XXVIII

The fine upland Common of Tunbridge Wells is one of the town’s greatest assets. Extraordinary outcrops of rock occur on it, and away to where it merges into Rusthall Common is that bourne of many a pilgrimage—the famous Toad Rock: an immense mass of sandstone really very like a toad squatting on its haunches, and not by any means of so uncertain a shape as that of so many of those queer rocks in which you see just what you please, like Hamlet’s cloud, “almost in shape of a camel,” “like a weasel,” and finally “very like a whale.” The Toad Rock has not so many imaginary incarnations, and looks only like a toad. In these days it has been found necessary to protect it with a defensive iron railing, but this precaution has not served to exclude the usual fools who carve their folly deeply into everything capable of being marked with a penknife.

THE TOAD ROCK.

The natural gorge close by, known as Gibraltar Rocks, still is marked by one of the houses built on the Common by a sentimental English Government for the French priests exiled from France at the Revolution. In addition, the Government made them an allowance for their maintenance.

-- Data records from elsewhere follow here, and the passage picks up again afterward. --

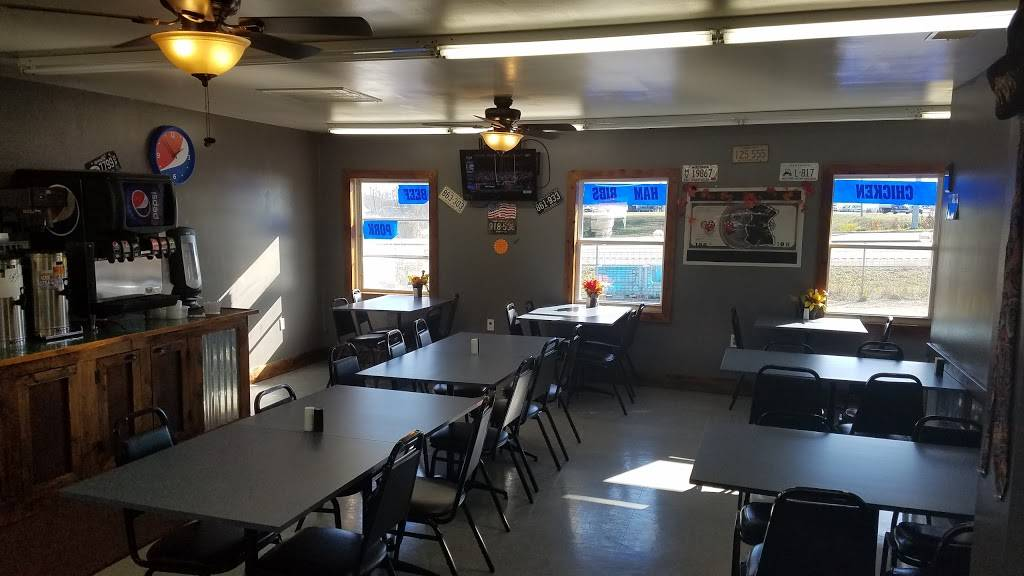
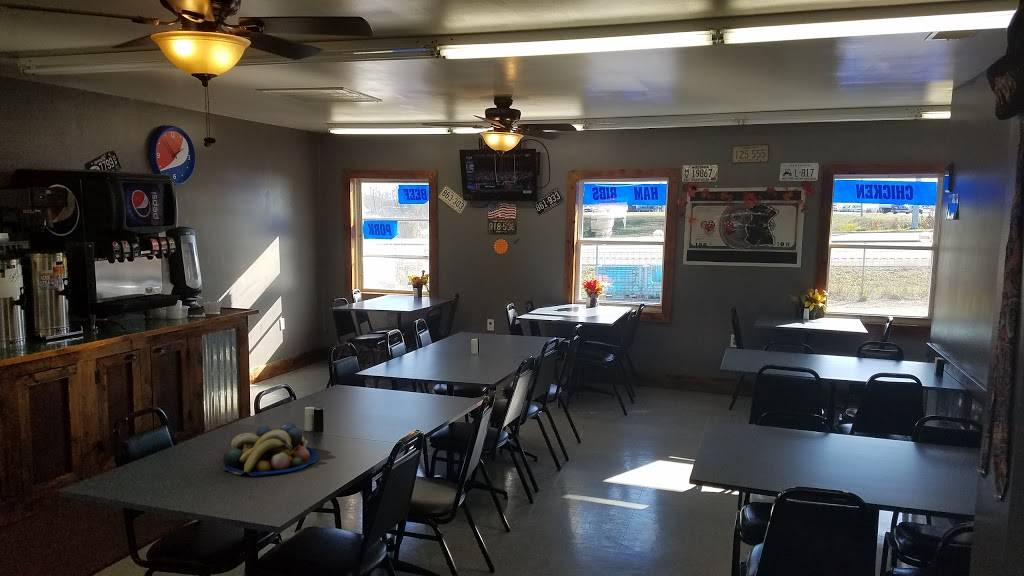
+ fruit bowl [222,422,320,477]
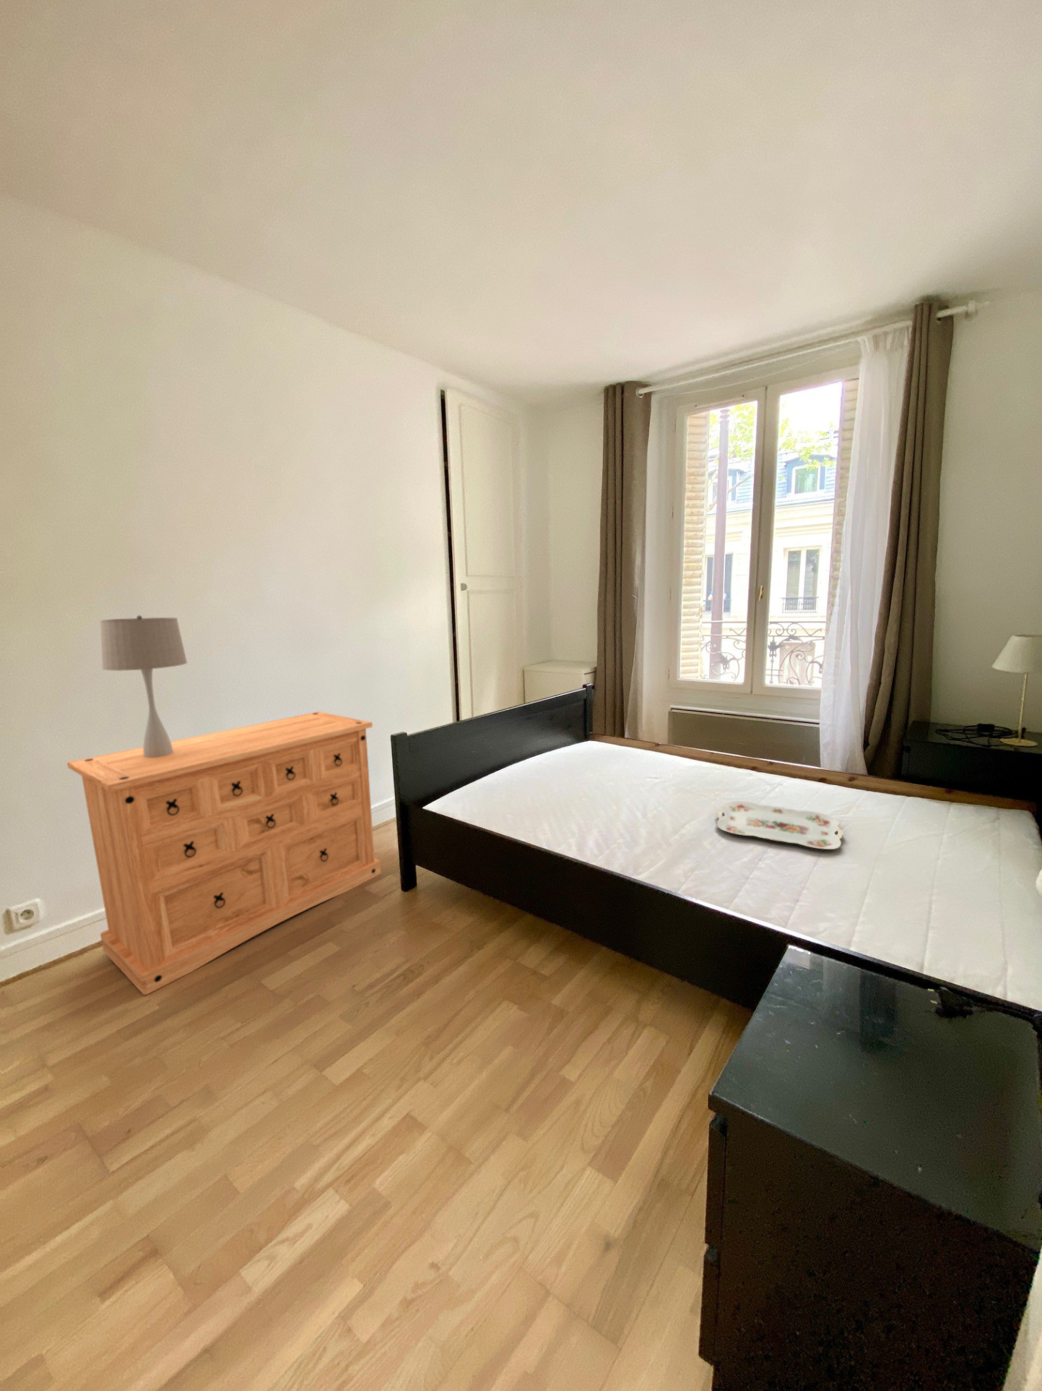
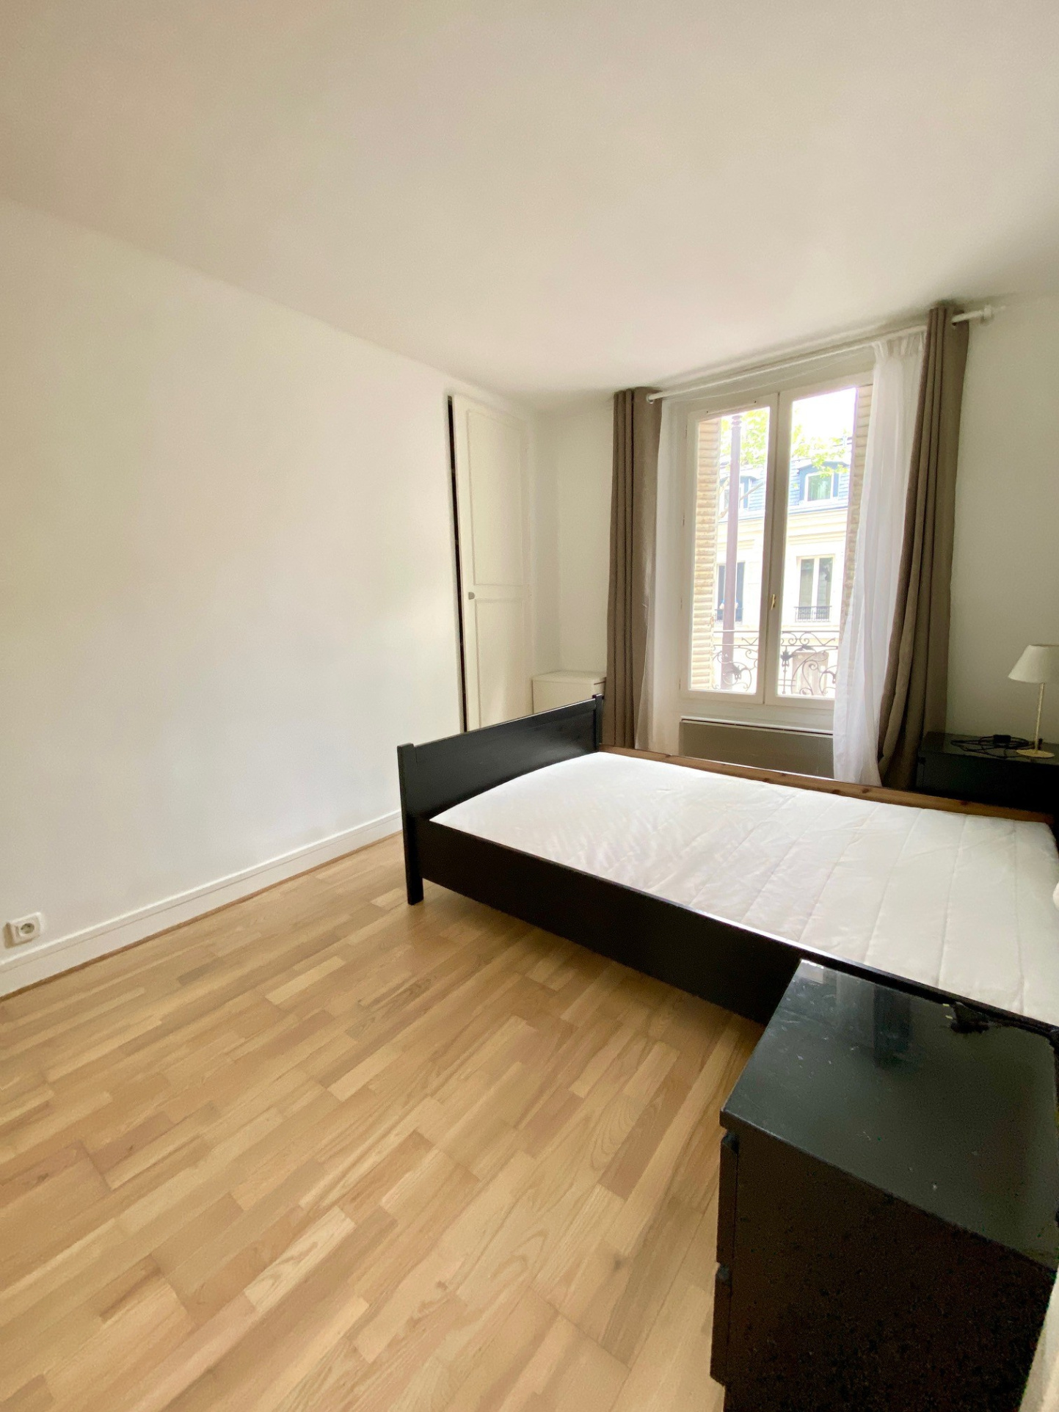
- serving tray [716,801,845,850]
- dresser [67,711,381,997]
- table lamp [99,614,188,758]
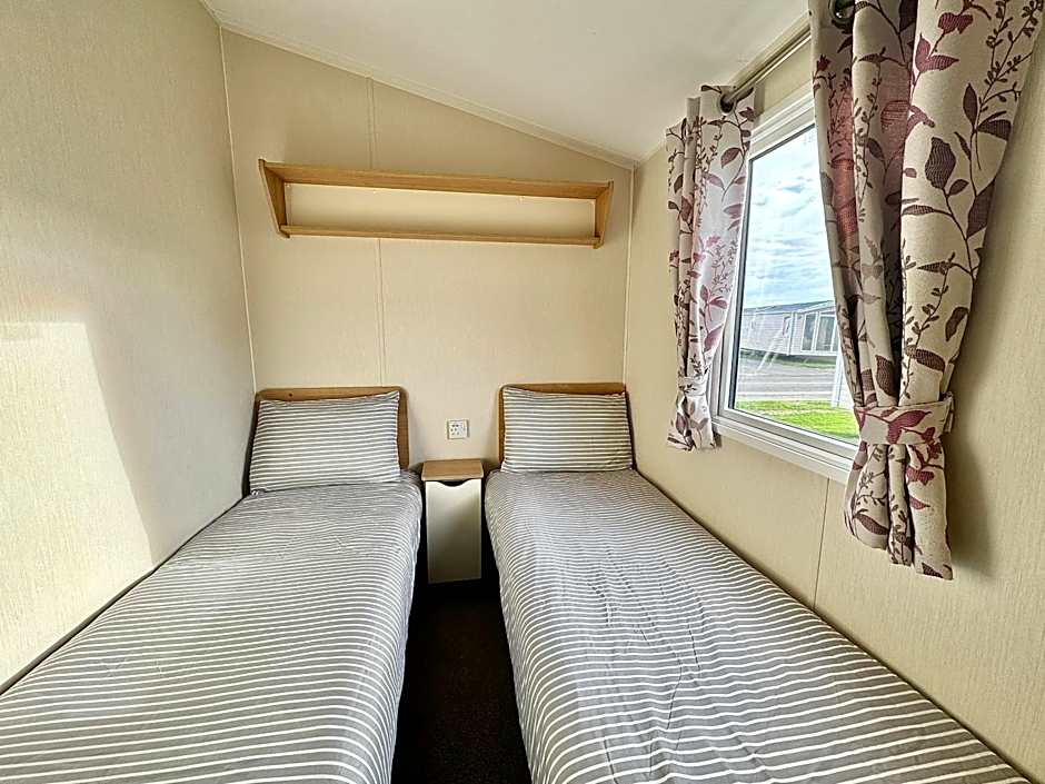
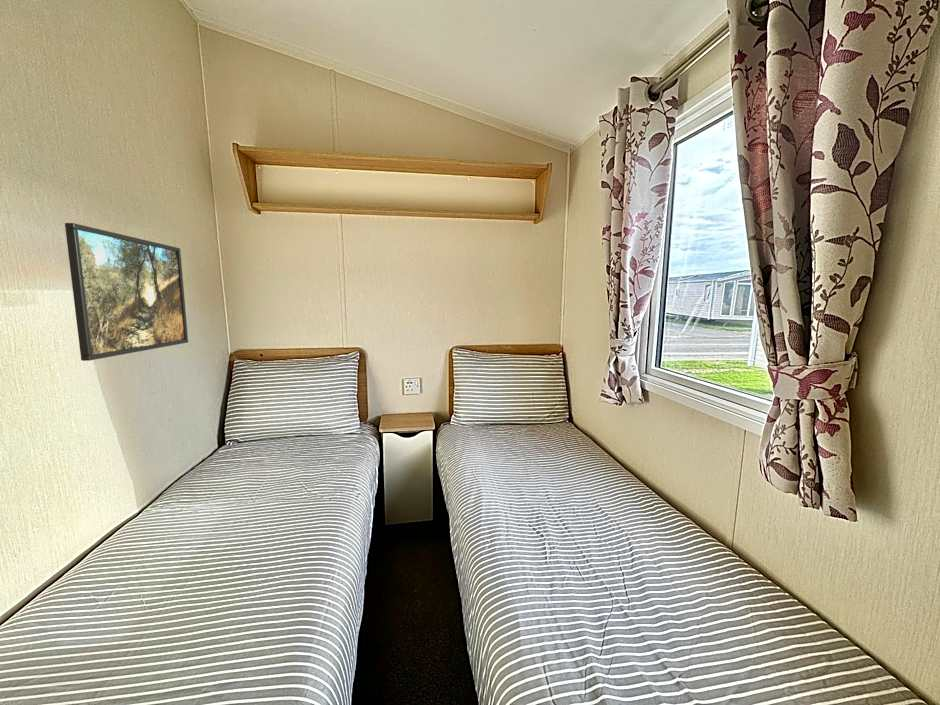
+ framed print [64,222,189,362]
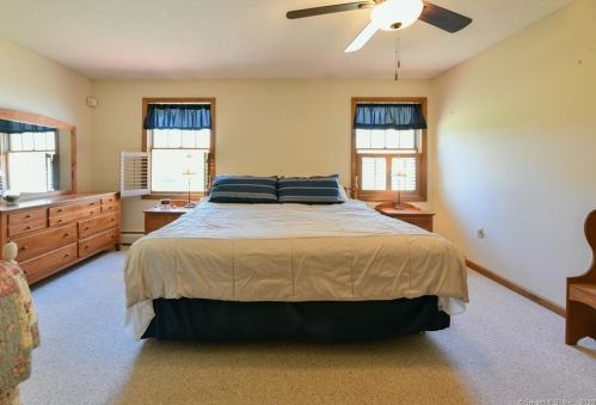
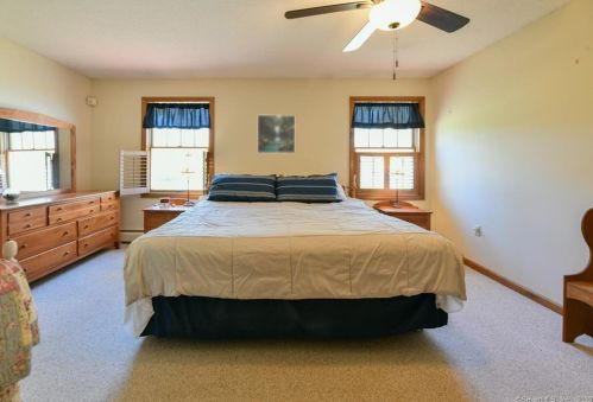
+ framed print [257,114,296,154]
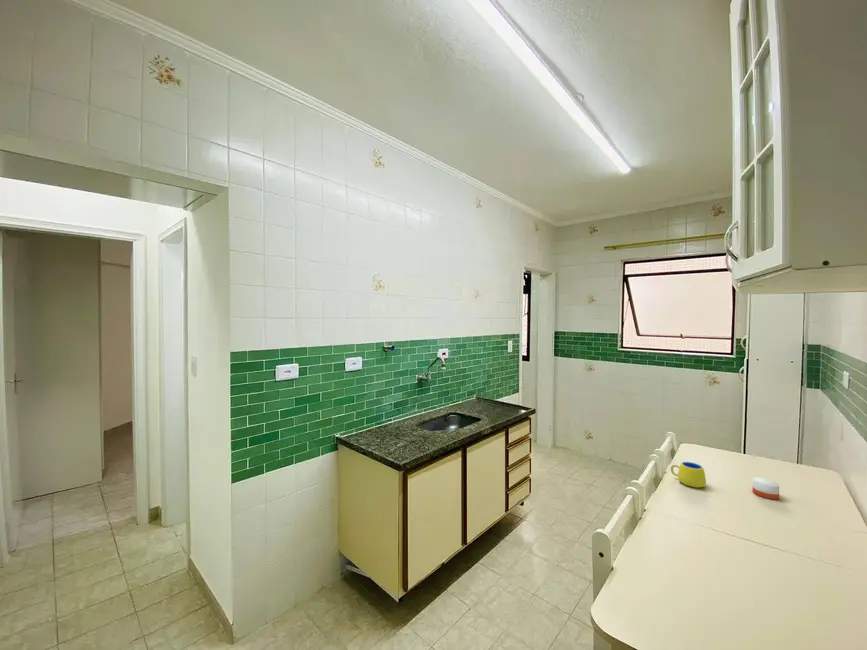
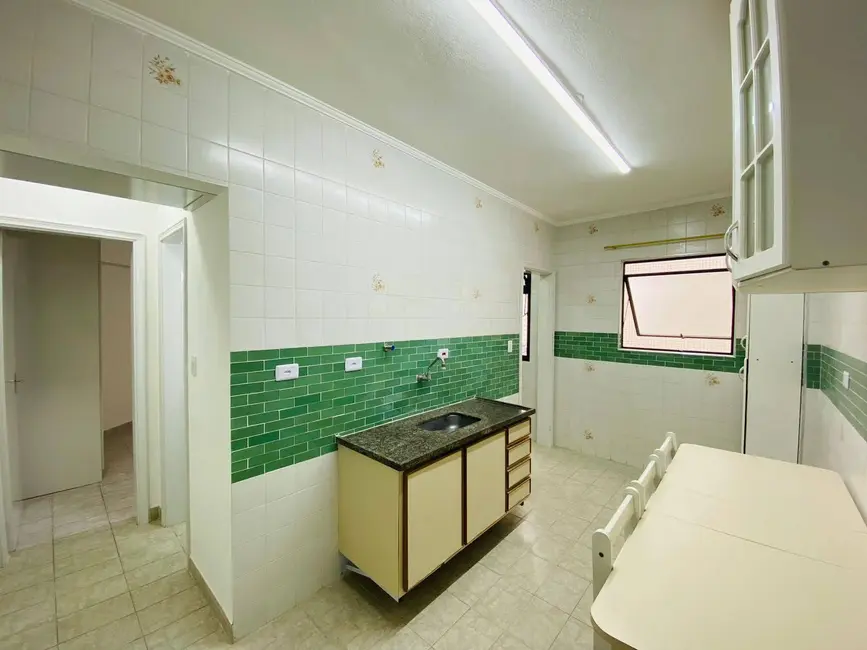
- mug [670,461,707,489]
- candle [752,473,780,500]
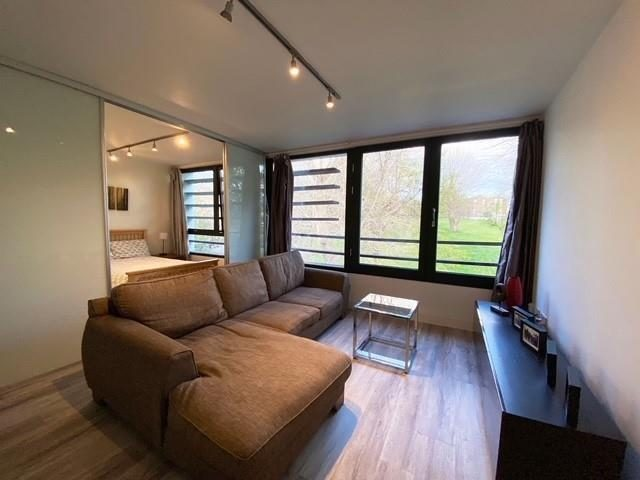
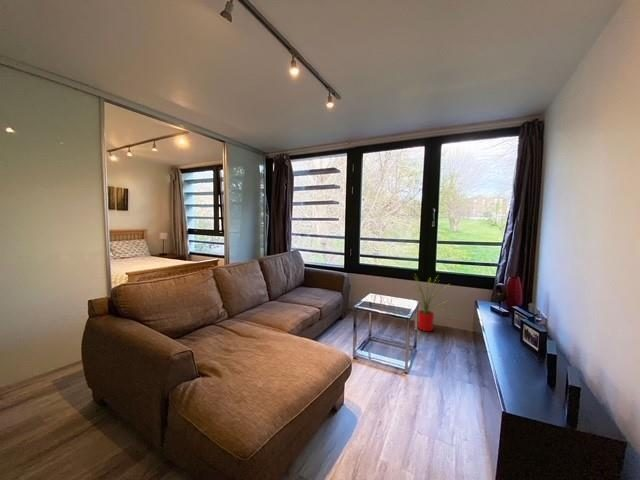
+ house plant [409,272,450,332]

The population of Rusthall, to judge from the language and behaviour of its boys and young men, must be in a very primitive stage of civilisation. The stupid foulness and vileness of their conduct in the neighbourhood of that public resort, the Toad Rock, any day and every day deserve the attention of the police.

SCENE AT “HIGH ROCKS.”

Tunbridge Wells is a neighbourhood of rocks, but none others approach the weird scene at the spot appropriately called High Rocks, less than two miles distant, on the way to Groombridge. It is not the “Finest Scenery in England,” as claimed by Mr. Thomas Coster, proprietor of the “High Rocks Hotel,” who charges sixpence to enter; but it is highly curious. Many ingenious and enterprising sightseers, chiefly active cyclists, resenting the being clicked through a turnstile at sixpence a head, take Mr. Coster and his encircling fences in the rear, and, entering a little wood, insinuate themselves into his domain and see his rocks for nothing. His rocks! On the whole, their enterprise has my respectful admiration, for it seems absurd to treat Nature as if she had made this scene in the infancy of the world for the purpose of providing a showman with an income.

THE MARQUIS OF
ABERGAVENNY’S “A.”

The writer of a guide-book published in 1810 describes the “High Rocks” as “romantic scenery,” and says that, “combining with the wish to please and be pleased,” the spot “tended to create an agreeable relief to that tædium which will frequently encroach on a place of public resort.” There is a specious plausibility about this which leads the reader at first to idly agree; but the muzziness of thought and woolliness of expression very soon lead one to the opinion that the writer, although he may have had an inkling of what he meant when he set out, very soon lost himself on the way.

The High Rocks cover a space of about two acres, and consist of a great wooded bluff hanging, cliff-like, over the road, and intersected in innumerable directions with fissures, gullies, and ravines from fifty to seventy feet deep. These ravines are crossed by numerous wooden bridges, and ascended or descended by rustic stairs. There is the Bell Rock, which gives forth a metallic sound when struck; the Warning Rock, and all sorts of other rocks, fantastically named; and there are swings and brake-loads of excursionists, and mazes. Altogether, the place is pretty well exploited, and the penknife has been busy on every spot within reach.

THE NEVILLE GATE, FRANT.

A way to Hastings by Tunbridge Wells lay in coaching days through Frant, Wadhurst, and Ticehurst, emerging upon the direct road again at Stone Crouch. It is a wildly beautiful wooded district, passing through a line of country where an immense upholstered letter A is noticeable on almost every cottage, sometimes in company with the Neville portcullis, indicating the ownership of the Marquis of Abergavenny in the country-side. Near Frant an extraordinary gateway into the park of Eridge abuts upon the wayside, flanked by his Bull’s Head crest and adorned with the punning motto, Ne vile celis: “Wish nothing base.” A proud motto, woefully smirched by Lord William Neville in recent years, when he was sentenced to a term of imprisonment for forgery.